Şen, festivalin enerjisinden de çok memnun olduğunu dile getirerek, "4 yılda geldiği yerden çok memnunum. 4 yılda biz yaklaşık olarak 120 farklı ülkeden film aldık. İnsani ve dostlukla ilgili bir hafıza oluşturduk. Bu hafıza geleceğe kalacak. Tabiatı esir eden değil, tabiatla hemhal olan bir anlayışa ihtiyacımız var. Tabiata, dost olmaya ihtiyacımız var. İnsan kendine, coğrafyaya, tabiata dost olduğu zaman insanlık zaten kurtuluyor. Çünkü coğrafyaya, tabiata dostsan zarar veremezsin. Aslında festivalin derdi de bu mesajı iletmek." şeklinde konuştu.
Festival bünyesinde çocukları ve gençleri çok önemsediklerini anlatan Şen, şunları kaydetti:
"Her zaman gençlerle sürekli atölyeler yapıyoruz. Gençlere festivalin kapısı her zaman açık ve her zaman gelebiliyorlar. Her zaman sorularını sorabiliyorlar. Her zaman onları yön gösterecek olan bir festival ekibimiz var. Program yapımcımızdan, festival başkanımıza kadar hepimiz ilgileniyoruz. Bir okul olarak devam etmek istiyoruz. Kızılay çatısı altında da daha fazla dünyaya açılmak istiyoruz. Şu anda dünyada 192 ulusal yardım örgütü, festival hakkında fikir sahibi. Önümüzdeki yıllarda çok daha başka yerlere bu festivali götüreceğiz. Mesela Myanmar'da bir çadırın kenarına kurulacağız, oradaki çocukları da sinema sanatıyla buluşturacağız."
– Festival programları
Festival kapsamında bugün saat 17.00'de gerçekleştirilecek "Dijital Dünyada Film Yolculuğu" paneline Bir Film'den Kemal Ural ve kısa film yönetmeni ve dağıtımcısı Ramazan Kılıç katılacak. Moderatörlüğünü Ezgi Büşra Çınar'ın yapacağı panel, Akademi Beyoğlu'nda düzenlenecek.

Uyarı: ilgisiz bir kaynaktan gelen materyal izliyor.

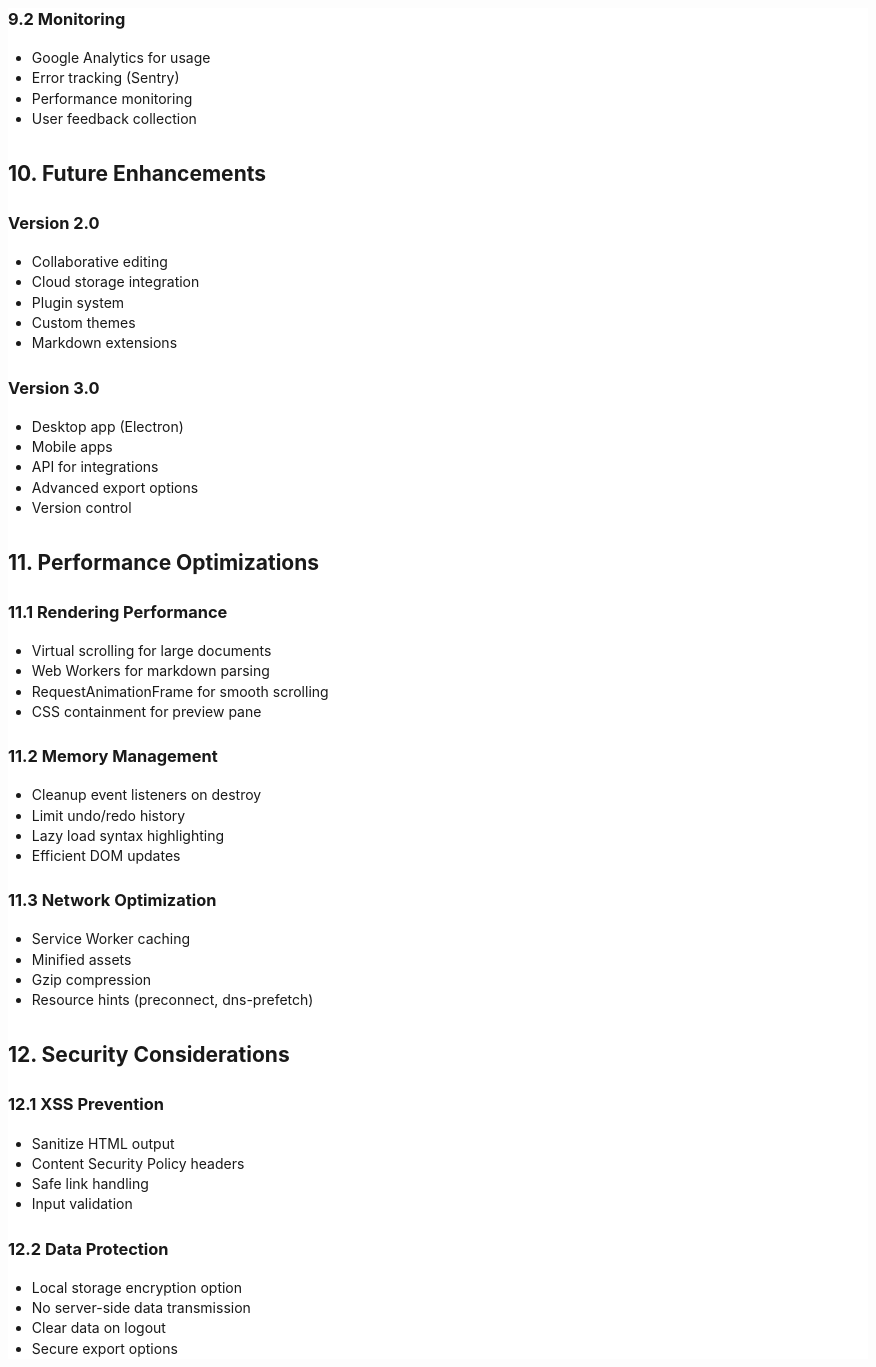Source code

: ### 9.2 Monitoring
- Google Analytics for usage
- Error tracking (Sentry)
- Performance monitoring
- User feedback collection

## 10. Future Enhancements

### Version 2.0
- Collaborative editing
- Cloud storage integration
- Plugin system
- Custom themes
- Markdown extensions

### Version 3.0
- Desktop app (Electron)
- Mobile apps
- API for integrations
- Advanced export options
- Version control

## 11. Performance Optimizations

### 11.1 Rendering Performance
- Virtual scrolling for large documents
- Web Workers for markdown parsing
- RequestAnimationFrame for smooth scrolling
- CSS containment for preview pane

### 11.2 Memory Management
- Cleanup event listeners on destroy
- Limit undo/redo history
- Lazy load syntax highlighting
- Efficient DOM updates

### 11.3 Network Optimization
- Service Worker caching
- Minified assets
- Gzip compression
- Resource hints (preconnect, dns-prefetch)

## 12. Security Considerations

### 12.1 XSS Prevention
- Sanitize HTML output
- Content Security Policy headers
- Safe link handling
- Input validation

### 12.2 Data Protection
- Local storage encryption option
- No server-side data transmission
- Clear data on logout
- Secure export options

Festival bünyesinde gerçekleştirilecek bir diğer etkinlik ise "Matbudan Dijitale Türkiye'de Sinema Yazarlığı ve Yayıncılığı" paneli, yarın saat 17.00'de Akademi Beyoğlu'nda sinema yazarı Tuba Özden Deniz'in yönetiminde yapılacak.

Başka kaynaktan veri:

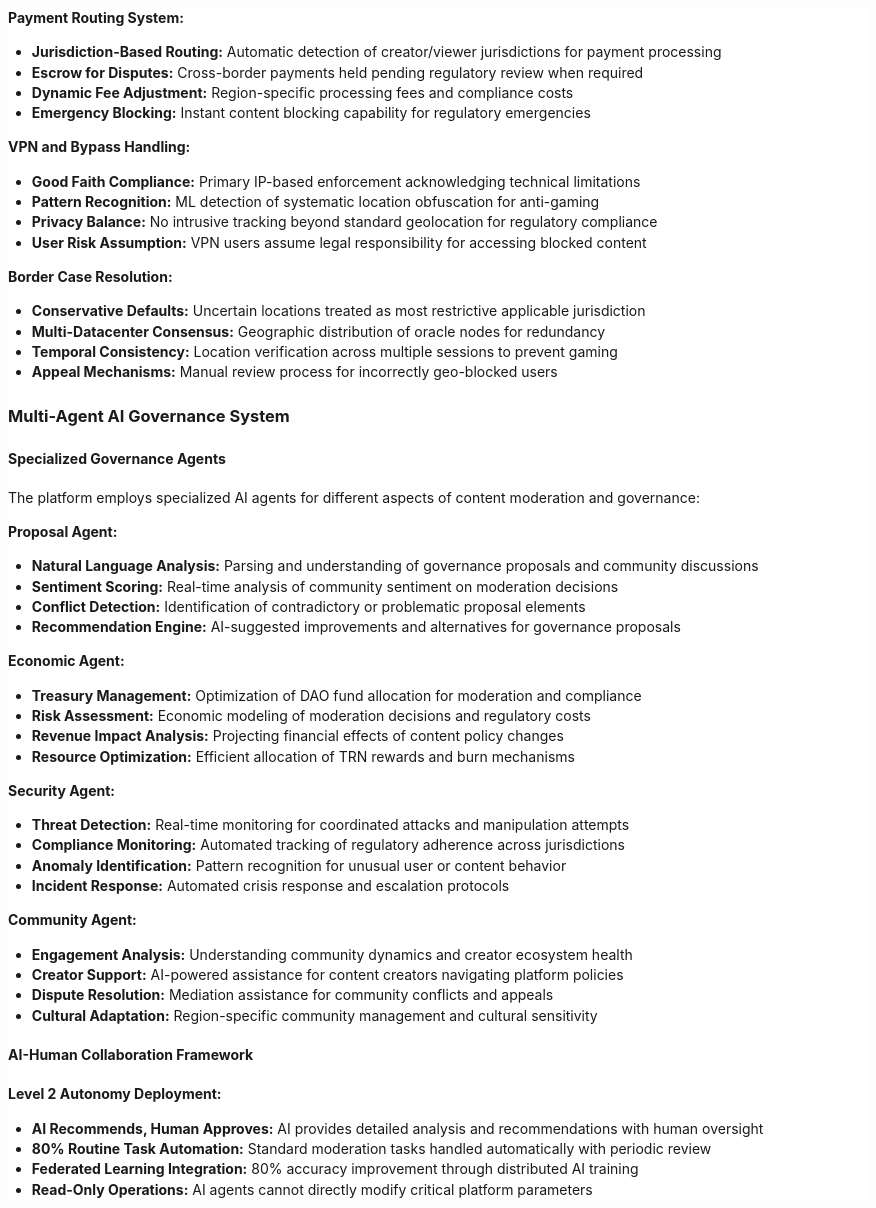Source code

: **Payment Routing System:**
- **Jurisdiction-Based Routing:** Automatic detection of creator/viewer jurisdictions for payment processing
- **Escrow for Disputes:** Cross-border payments held pending regulatory review when required
- **Dynamic Fee Adjustment:** Region-specific processing fees and compliance costs
- **Emergency Blocking:** Instant content blocking capability for regulatory emergencies

**VPN and Bypass Handling:**
- **Good Faith Compliance:** Primary IP-based enforcement acknowledging technical limitations
- **Pattern Recognition:** ML detection of systematic location obfuscation for anti-gaming
- **Privacy Balance:** No intrusive tracking beyond standard geolocation for regulatory compliance
- **User Risk Assumption:** VPN users assume legal responsibility for accessing blocked content

**Border Case Resolution:**
- **Conservative Defaults:** Uncertain locations treated as most restrictive applicable jurisdiction
- **Multi-Datacenter Consensus:** Geographic distribution of oracle nodes for redundancy
- **Temporal Consistency:** Location verification across multiple sessions to prevent gaming
- **Appeal Mechanisms:** Manual review process for incorrectly geo-blocked users

### Multi-Agent AI Governance System

#### Specialized Governance Agents

The platform employs specialized AI agents for different aspects of content moderation and governance:

**Proposal Agent:**
- **Natural Language Analysis:** Parsing and understanding of governance proposals and community discussions
- **Sentiment Scoring:** Real-time analysis of community sentiment on moderation decisions
- **Conflict Detection:** Identification of contradictory or problematic proposal elements
- **Recommendation Engine:** AI-suggested improvements and alternatives for governance proposals

**Economic Agent:**
- **Treasury Management:** Optimization of DAO fund allocation for moderation and compliance
- **Risk Assessment:** Economic modeling of moderation decisions and regulatory costs
- **Revenue Impact Analysis:** Projecting financial effects of content policy changes
- **Resource Optimization:** Efficient allocation of TRN rewards and burn mechanisms

**Security Agent:**
- **Threat Detection:** Real-time monitoring for coordinated attacks and manipulation attempts
- **Compliance Monitoring:** Automated tracking of regulatory adherence across jurisdictions
- **Anomaly Identification:** Pattern recognition for unusual user or content behavior
- **Incident Response:** Automated crisis response and escalation protocols

**Community Agent:**
- **Engagement Analysis:** Understanding community dynamics and creator ecosystem health
- **Creator Support:** AI-powered assistance for content creators navigating platform policies
- **Dispute Resolution:** Mediation assistance for community conflicts and appeals
- **Cultural Adaptation:** Region-specific community management and cultural sensitivity

#### AI-Human Collaboration Framework

**Level 2 Autonomy Deployment:**
- **AI Recommends, Human Approves:** AI provides detailed analysis and recommendations with human oversight
- **80% Routine Task Automation:** Standard moderation tasks handled automatically with periodic review
- **Federated Learning Integration:** 80% accuracy improvement through distributed AI training
- **Read-Only Operations:** AI agents cannot directly modify critical platform parameters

Panelde Burçak Evren, "Tarihsel Süreç İçerisinde Türkiye'de Sinema Yazarlığı", Suat Köçer "Dijital Mecralar ve Matbu Yayıncılıkta Sinema Yazarlığı" ve Niyazi Koçak "Türkiye'de Sinema Kitapları Yayıncılığı" konularında konuşma yapacak.

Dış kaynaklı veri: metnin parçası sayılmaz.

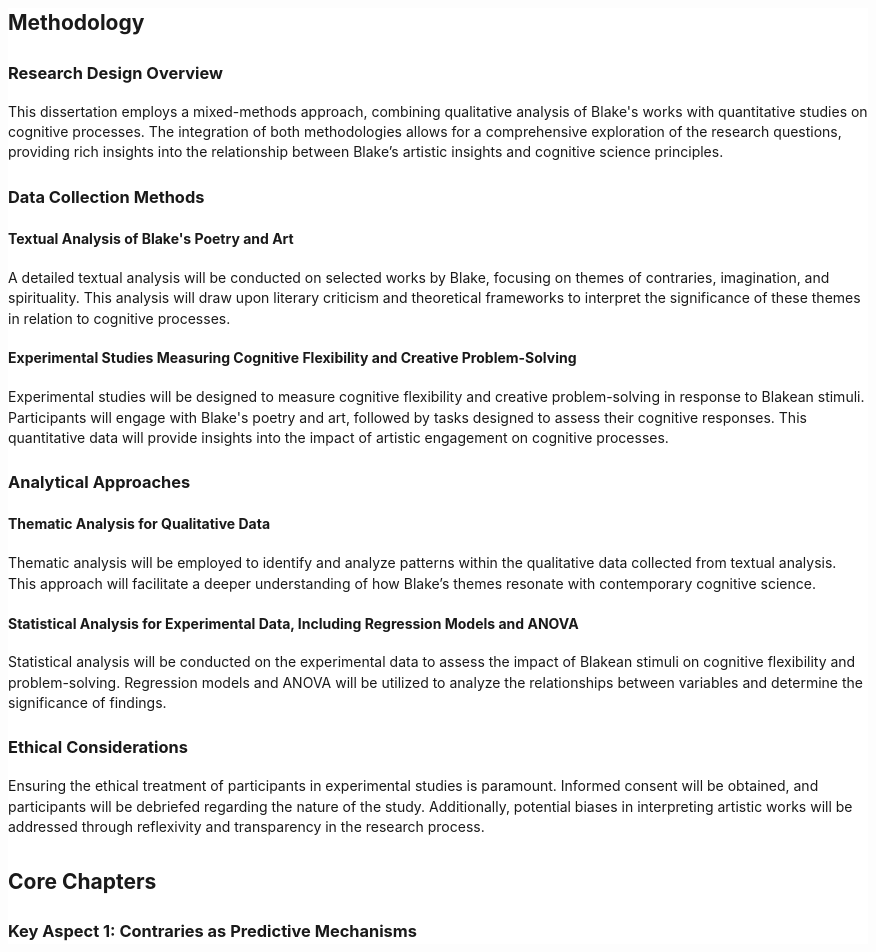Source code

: ## Methodology

### Research Design Overview

This dissertation employs a mixed-methods approach, combining qualitative analysis of Blake's works with quantitative studies on cognitive processes. The integration of both methodologies allows for a comprehensive exploration of the research questions, providing rich insights into the relationship between Blake’s artistic insights and cognitive science principles.

### Data Collection Methods

#### Textual Analysis of Blake's Poetry and Art

A detailed textual analysis will be conducted on selected works by Blake, focusing on themes of contraries, imagination, and spirituality. This analysis will draw upon literary criticism and theoretical frameworks to interpret the significance of these themes in relation to cognitive processes.

#### Experimental Studies Measuring Cognitive Flexibility and Creative Problem-Solving

Experimental studies will be designed to measure cognitive flexibility and creative problem-solving in response to Blakean stimuli. Participants will engage with Blake's poetry and art, followed by tasks designed to assess their cognitive responses. This quantitative data will provide insights into the impact of artistic engagement on cognitive processes.

### Analytical Approaches

#### Thematic Analysis for Qualitative Data

Thematic analysis will be employed to identify and analyze patterns within the qualitative data collected from textual analysis. This approach will facilitate a deeper understanding of how Blake’s themes resonate with contemporary cognitive science.

#### Statistical Analysis for Experimental Data, Including Regression Models and ANOVA

Statistical analysis will be conducted on the experimental data to assess the impact of Blakean stimuli on cognitive flexibility and problem-solving. Regression models and ANOVA will be utilized to analyze the relationships between variables and determine the significance of findings.

### Ethical Considerations

Ensuring the ethical treatment of participants in experimental studies is paramount. Informed consent will be obtained, and participants will be debriefed regarding the nature of the study. Additionally, potential biases in interpreting artistic works will be addressed through reflexivity and transparency in the research process.

## Core Chapters

### Key Aspect 1: Contraries as Predictive Mechanisms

4. Uluslararası Kızılay Dostluk Kısa Film Festivali kapsamında ayrıca İranlı yönetmen Majid Majidi, 4 Aralık'ta, Atlas 1948 Sineması'nda sinema tecrübesini konuşmak için ilk defa Türkiye'de Ustalık Sınıfı gerçekleştirecek.
Festivalde 5 Aralık Pazar günü saat 11.00'de Festival Direktörü Faysal Soysal moderatörlüğünde "Author Sinema Yönetmenliğinden Dijital Platform Yönetmenliğine" paneli gerçekleştirilecek. Atlas 1948 Sineması'nda düzenlenecek panele, yönetmenler Atalay Taşdiken, Isa Qosja ve George Ovashvilli katılacak.